I'm looking for a good Sky3DS reseller,with secured payment (Paypal ...) who deliver in France.I found this one ( http://www.jvmonde.com/3ds-flashcard/660-sky3ds-pour-lire-des-jeux-3ds-sur-900-20.html ) but they don't take paypal and the website for payment by credit card doesn't seems secured.

Thank you in advance for your help. (And i'm sorry for my english and if there is already a thread about resellers D: )
___

Bonjour les francophones,

Je cherche une revendeur de Sky3DS de confiance,si possible qui prends paypal (et si possible pas trop cher  ).Si vous pouviez me donner des retours sur les sites où vous avez acheté vos linker ce serait génial (notamment pour celui ci http://www.jvmonde.com/3ds-flashcard/660-sky3ds-pour-lire-des-jeux-3ds-sur-900-20.html ) <3

Merci d'avance


----------



## wendeng (Jan 19, 2015)

No resellers take paypal man oyu have to use credit card


----------



## MrZurkon (Jan 19, 2015)

So,somebody has a good reseller for me?


----------



## Foxi4 (Jan 19, 2015)

I suggest checking out official resellers at http://www.sky3ds.com/reseller.html or going for our long-term sponsor, http:// www.nds-card.com.


----------



## fujisama (Jan 19, 2015)

I got my gateway from http://www.gateway-3ds.eu/index.php One of the reseller from gateway.
They accept only credit card and bank transfer. I did it with bank transfer and there was no problem.
I picked this website because they are sending gateway cards from poland and not from china (like so many other websites from europe with very very bad grammar in their supposed native language). So it arrived pretty fast ^^ AFAIK their hq is in france. But I dunno if they are sending all their products from poland or maybe from china too.

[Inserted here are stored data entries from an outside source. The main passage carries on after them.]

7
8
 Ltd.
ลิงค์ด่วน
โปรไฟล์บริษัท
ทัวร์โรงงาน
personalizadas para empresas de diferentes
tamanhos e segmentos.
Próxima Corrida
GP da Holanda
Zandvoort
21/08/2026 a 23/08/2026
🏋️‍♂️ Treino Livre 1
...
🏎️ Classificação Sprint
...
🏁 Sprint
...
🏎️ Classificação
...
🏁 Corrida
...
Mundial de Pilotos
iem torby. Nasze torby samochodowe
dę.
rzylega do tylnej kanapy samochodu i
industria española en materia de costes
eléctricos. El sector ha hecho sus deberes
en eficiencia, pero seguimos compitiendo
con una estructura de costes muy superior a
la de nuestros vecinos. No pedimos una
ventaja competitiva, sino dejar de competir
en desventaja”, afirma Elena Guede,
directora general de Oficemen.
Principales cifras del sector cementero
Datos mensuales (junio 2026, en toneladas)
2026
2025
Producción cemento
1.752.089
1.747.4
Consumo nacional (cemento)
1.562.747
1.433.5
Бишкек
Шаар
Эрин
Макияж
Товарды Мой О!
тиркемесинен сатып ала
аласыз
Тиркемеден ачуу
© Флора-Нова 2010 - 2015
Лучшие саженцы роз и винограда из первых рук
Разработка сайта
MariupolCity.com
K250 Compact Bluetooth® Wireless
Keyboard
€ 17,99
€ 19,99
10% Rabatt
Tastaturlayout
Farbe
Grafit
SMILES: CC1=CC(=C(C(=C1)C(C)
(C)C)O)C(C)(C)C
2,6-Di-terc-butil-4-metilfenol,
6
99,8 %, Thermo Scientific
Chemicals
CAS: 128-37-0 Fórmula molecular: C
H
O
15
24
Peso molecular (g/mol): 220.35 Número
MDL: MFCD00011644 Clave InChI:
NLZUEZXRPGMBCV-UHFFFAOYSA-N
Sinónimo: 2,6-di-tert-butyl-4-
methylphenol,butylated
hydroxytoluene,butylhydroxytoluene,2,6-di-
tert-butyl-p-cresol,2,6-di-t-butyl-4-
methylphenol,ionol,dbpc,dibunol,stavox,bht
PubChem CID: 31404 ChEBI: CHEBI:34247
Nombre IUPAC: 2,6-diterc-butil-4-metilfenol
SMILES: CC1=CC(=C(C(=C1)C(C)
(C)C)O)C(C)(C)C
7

I know its about the Sky3DS. Well, they are selling it too and I would buy it from them if I want one... Just because i know they are reliable and fast.


----------



## satel (Jan 19, 2015)

MrZurkon said:


> So,somebody has a good reseller for me?


 

www.yeahgeek.com  i highly recommend this reseller.


----------



## guitarheroknight (Jan 19, 2015)

satel said:


> www.yeahgeek.com  i highly recommend this reseller.


Me too!


----------



## Gaëlle (Jan 20, 2015)

Hi, i buy a sky3ds on jvmonde with my credit card, it's cheap now, i think the payment by credit card is secured cause i have bought another card. no paypal for a flashcard now.


----------



## showerhead88 (Jan 26, 2015)

Try ebay. There's one on sale right now: http://www.ebay.com/itm/171656952970?ssPageName=STRK:MESELX:IT&_trksid=p3984.m1555.l2649


----------



## xdrako23x (Jan 26, 2015)

showerhead88 said:


> Try ebay. There's one on sale right now: http://www.ebay.com/itm/171656952970?ssPageName=STRK:MESELX:IT&_trksid=p3984.m1555.l2649


 
removed


----------



## showerhead88 (Jan 26, 2015)

xdrako23x said:


> removed


 
it's not removed, still there


----------



## xdrako23x (Jan 26, 2015)

showerhead88 said:


> it's not removed, still there


 
http://www.ebay.com/itm/Error?item=171656952970&errid=17


----------



## showerhead88 (Jan 26, 2015)

xdrako23x said:


> http://www.ebay.com/itm/Error?item=171656952970&errid=17


 
I guess you can only buy it in some countries


----------